Pima Canyon, Southerland Trail among the best hiking trails in the region | brighten up

Whether you’re biking, hiking, or taking a walk, the Oro Valley has a lot to offer. Due to COVID 19, we have all learned the value of the great outdoors. Now that the region’s snowy season seems to be over and the days are starting to get longer and warmer, it’s the perfect time to get out and enjoy the beauty of the Oro Valley.

A few trails at the gates of Oro Valley that are nearly five miles round trip are Pima Canyon to the Dam (a six-mile round trip hike) and Southerland Trail in Catalina State Park. On this hike you can branch off to Dripping Springs to make it just over six miles long.

Pima Canyon is located at the end of Magee Road and uses the Iris Dewhirst trailhead for parking. The trail is moderately used, but few hikers make it to the dam.

This hike begins with an incline that will give you plenty of practice from the start to the first crossing of the riverbed. For families looking to take their toddlers into the hills or fitness advocates looking for an uphill challenge, the trail so far is perfect, challenging for toddlers but not too far. Beyond this point you get in and out of beautiful views of the canyon wall, green growth, burnt areas, and city views to the southwest. There is also a nice riparian area about 1.5 miles up the trail that makes for a nice, shorter destination point.

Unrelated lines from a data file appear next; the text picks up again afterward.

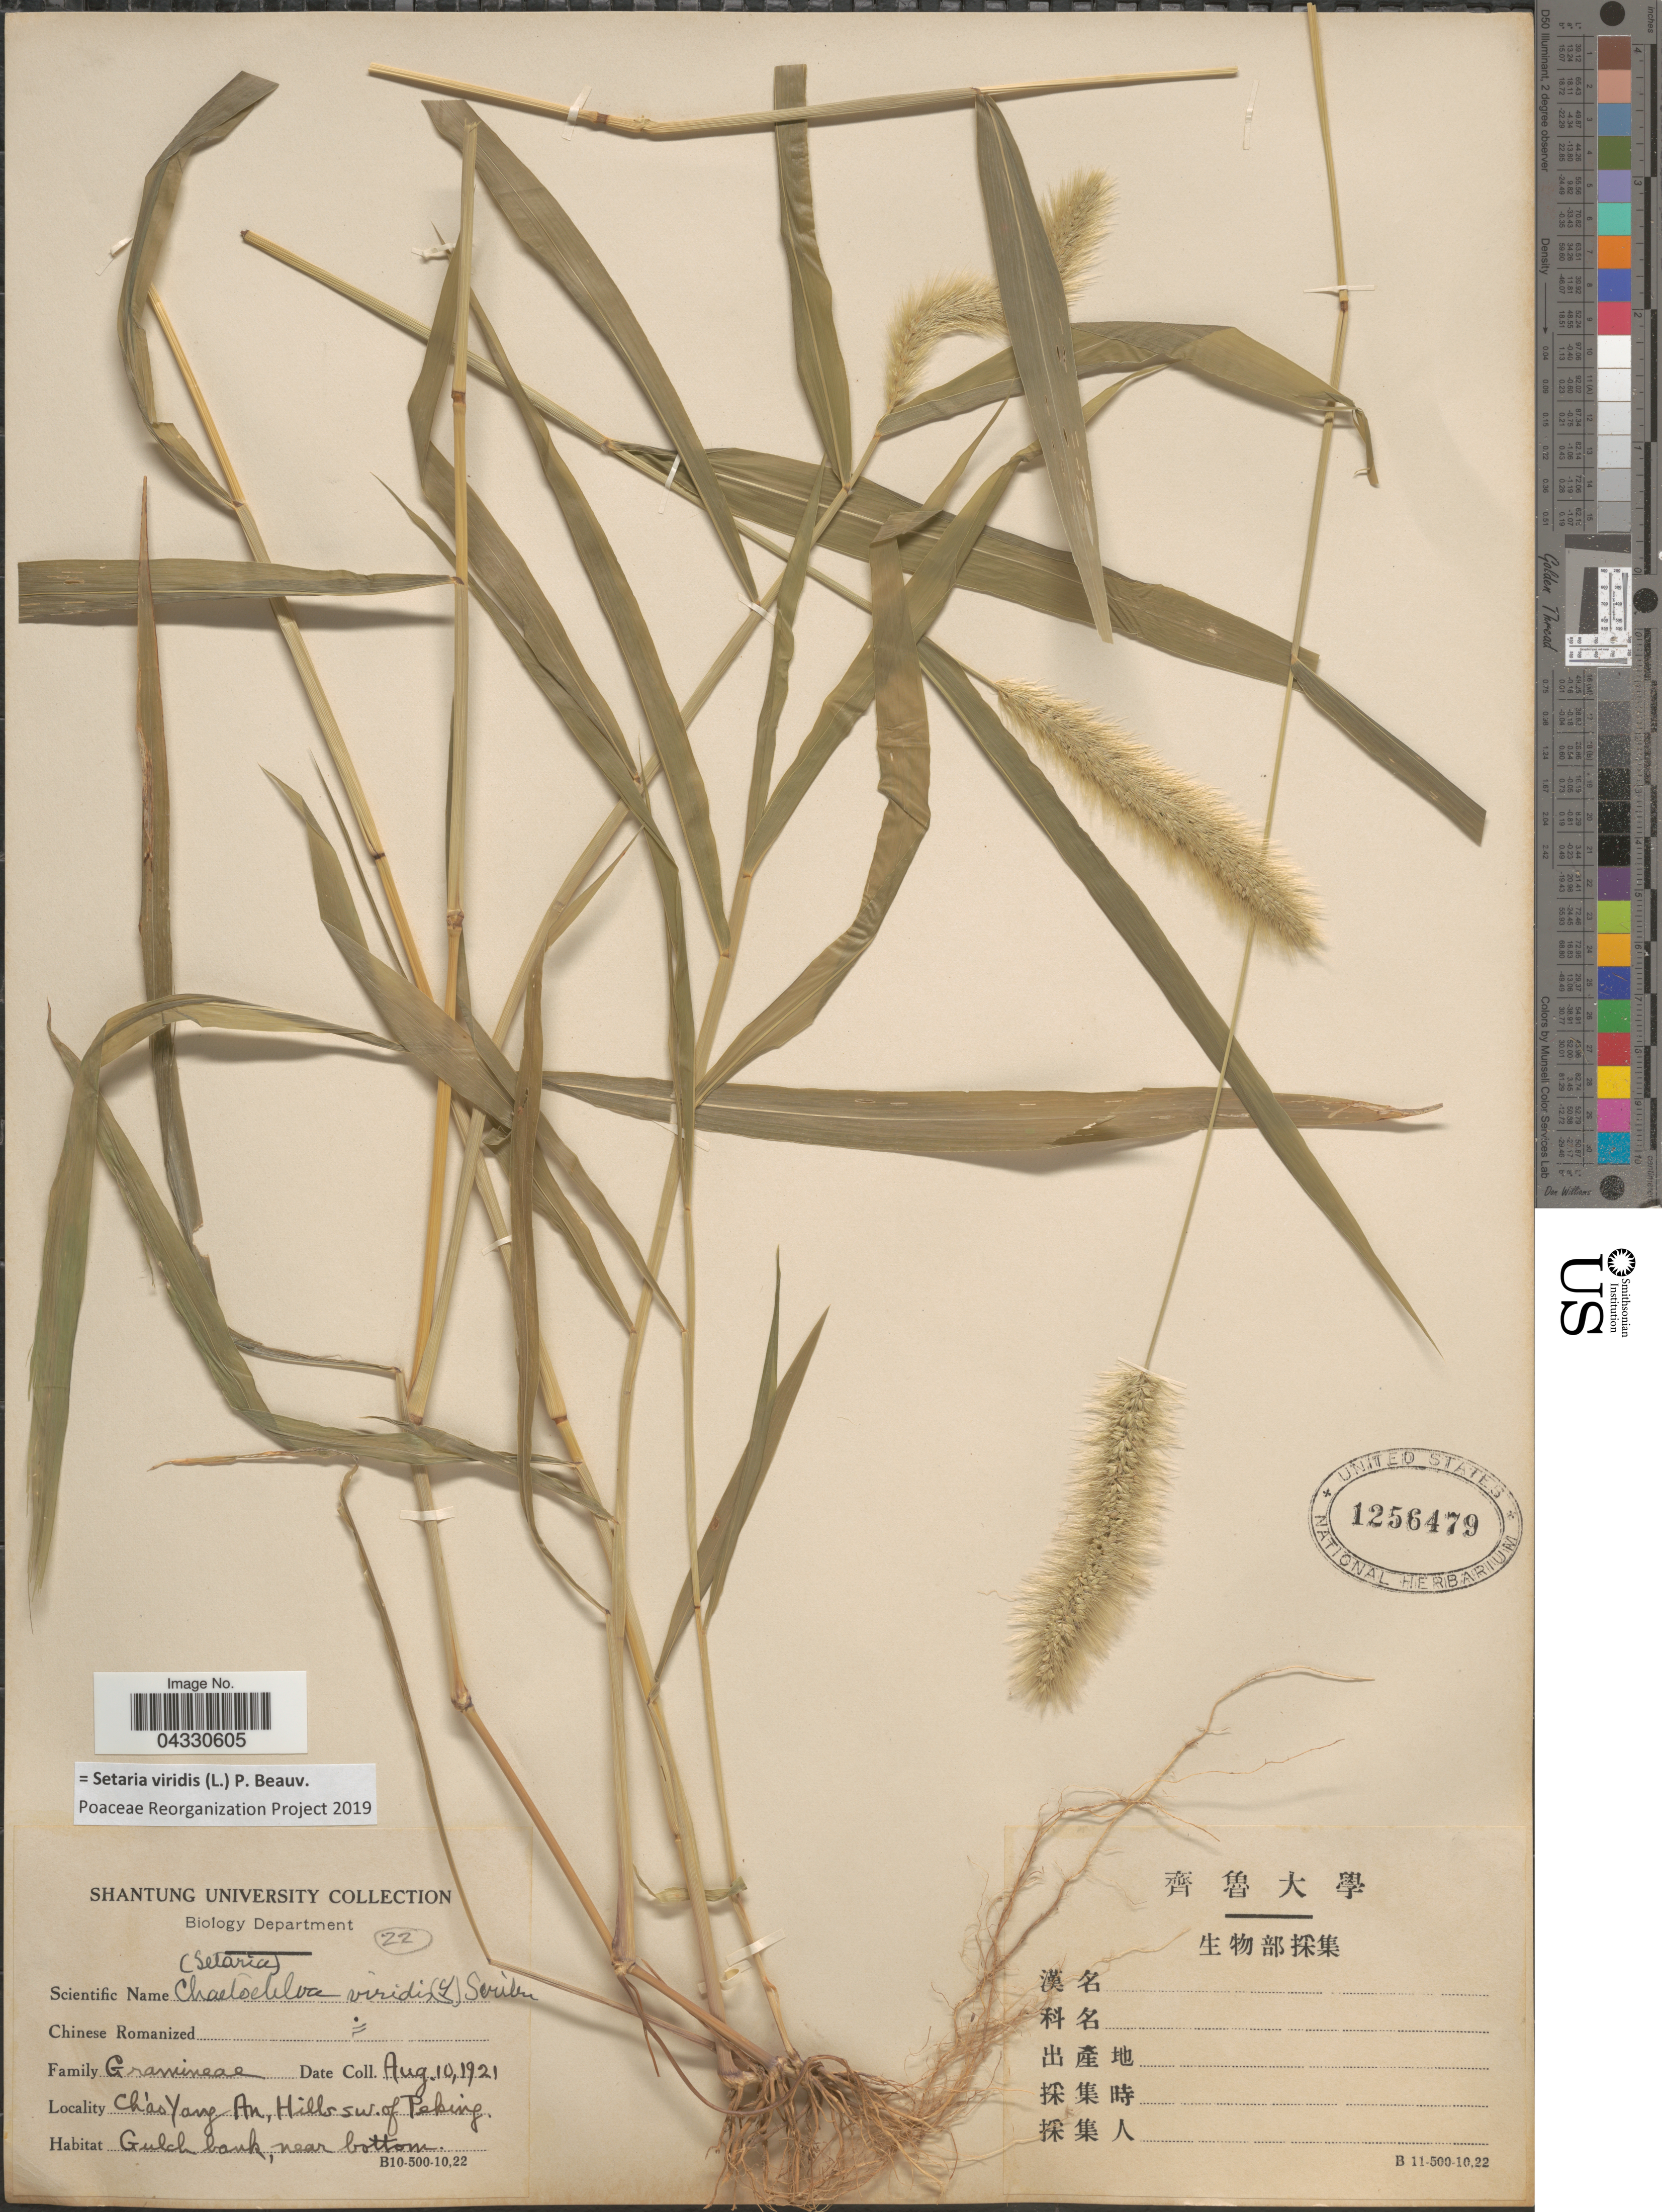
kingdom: Plantae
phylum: Tracheophyta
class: Liliopsida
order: Poales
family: Poaceae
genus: Setaria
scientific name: Setaria viridis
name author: (L.) P. Beauv.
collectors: Shantung University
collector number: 22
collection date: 1921-08-10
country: China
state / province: Beijing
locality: ChásYang An, Hills sw. of Peking. Gulch bank, near bottom.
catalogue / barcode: US 1256479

It was nice to see the exposed rock and the beautiful rock formations exposed by the burnt areas. The fire made areas of the mountain more visible. It was a pleasant surprise because it replaced my fear of seeing the desert I loved as ugly. The fire will allow new growth and many native plants have branches that have survived the fire. After crossing the riparian zone, you will cross the dry river several times while continuing to ascend the canyon. The whole hike is beautiful. Finally you come to an area where you descend on the west side of the river and ascend on the east side through bedrock mortars. These were created by prehistoric natives who used a pestle to grind or pulverize grains for food in these holes. Just beyond is your destination, as the dam is located against the western rock face.

The next trail we recommend is the Southerland Trail from the main Catalina State Park trailhead. From the parking lot, you will take the path to the northeast which will take you across three rivers. Depending on rain or snowmelt, there may be running water in the river beds. For many families, river crossings are their destination so that their youngsters can play in the water. Playtime in nature has many benefits for children, and this is a great trail for that purpose. The walk to the river crossings is flat, fun and not very far, even to the third crossing which usually has the most water. After the river bed, you will turn left and climb a staircase that crosses a railway line. If you prefer to take the Canyon Loop trail for a total hike of 2.3 miles, continue straight or east and discover another beautiful trail in the park. After the climb to a bench, the rest of the trail is fairly flat. Our goal (and a great destination spot for a day hike) is the large flat rocks just before the 50 year old trail.

The two hikes above should take three to five hours. For adventurers looking for relatively easier hikes, we suggest the Honey Bee Canyon hike and the Linda Vista Trail hike.

For an easy hike, Honey Bee Canyon Park off Rancho Vistoso Boulevard offers the chance to see petroglyphs, created by natives most likely before settlers and ranchers appeared. From the Honey Bee Canyon parking lot, follow the paved sidewalk to its terminus. The park restroom building and ramadas will be on your left. Almost directly opposite is a natural surface path. Follow him as he turns to the right. You will see a park sign mentioning petroglyphs. Follow the bottom of the wash north under the Rancho Vistoso Bridge. This is a flat hike, popular with hikers and runners, but with the added challenge of navigating sand in the bottom of the wash. The canyon is secluded enough that you rarely feel like you’re still in civilization. About a mile from your start in the parking lot, you will see the petroglyphs on the rocks; it is an exercise in intellectual creativity to theorize what the symbols may have represented for these ancient inhabitants. Past this point you will see a concrete water reservoir and then the remains of a dam built by a rancher long ago. This is the common turning point for many hikers on this trail.

The adventure, beauty and excitement that awaits you in and around the Oro Valley abounds. Spring is the best time to experience it. Remember to always take plenty of water on any hike.

Lynanne Dellerman-Silverthorn is Oro Valley Town Recreation Managementr.